I saw that quote again this week on Twitter. Sadly, also in my feed was a story reporting yet another attack on a business with anti-Semitic graffiti. Another tweet came from a man who had been harassed and assaulted walking home with his boyfriend in Glasgow. Another announced the government’s latest plans to restrict migration. The latter declared that only “the best” will be “allowed” to come to the UK.
 
I know I’m not the only one who is seeing such tweets and recalls the history of the picketing of Jewish businesses and the smeared graffiti leading up to Kristallnacht in Germany in November 1938. That “night of the broken glass”, when synagogues were torched, Jewish homes, schools and businesses were vandalised and some 100 Jews were killed.

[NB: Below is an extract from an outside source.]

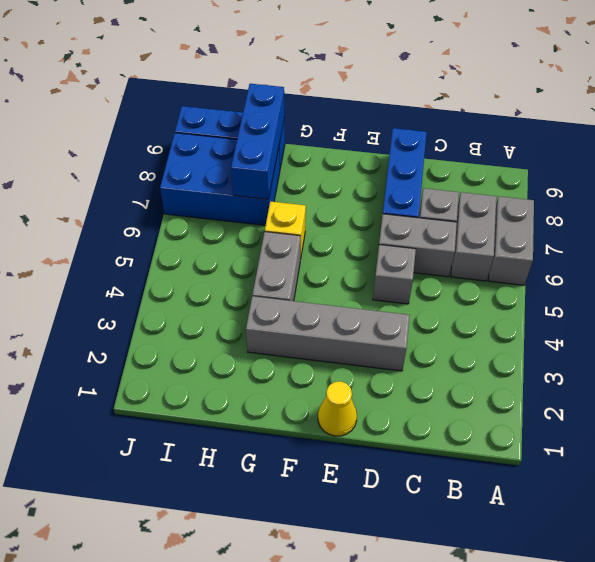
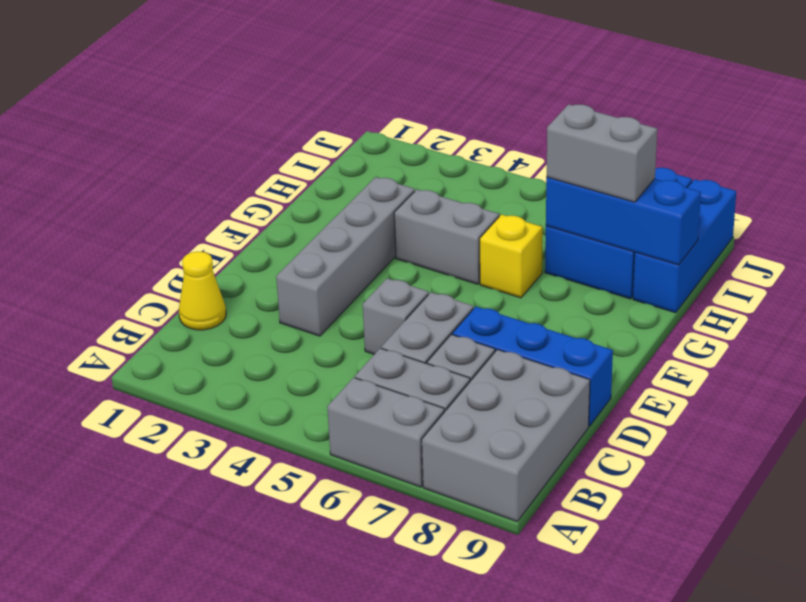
none -> grey 2x3 brick [422,350,590,522]
yellow 1x1 cone [318,381,357,436] -> yellow 1x1 cone moved to [179,252,226,330]
none -> grey 1x2 brick [546,104,657,202]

In the aftermath, around 30,000 Jewish men were arrested and sent to Nazi concentration camps. Never Again
 
The detention of gay men, who were used for target practice and medical experiments in the concentration camps. Never Again

The MS St. Louis refused safe harbour in America, Canada, and the UK, returning many of its refugees to the hands of the Nazis they were fleeing. Never Again
 
We declare Never Again. Yet just last week young refugee children were denied a safe passage to join family in the UK. We declare Never Again. Yet Roma and Traveller communities are to be stripped of their rights.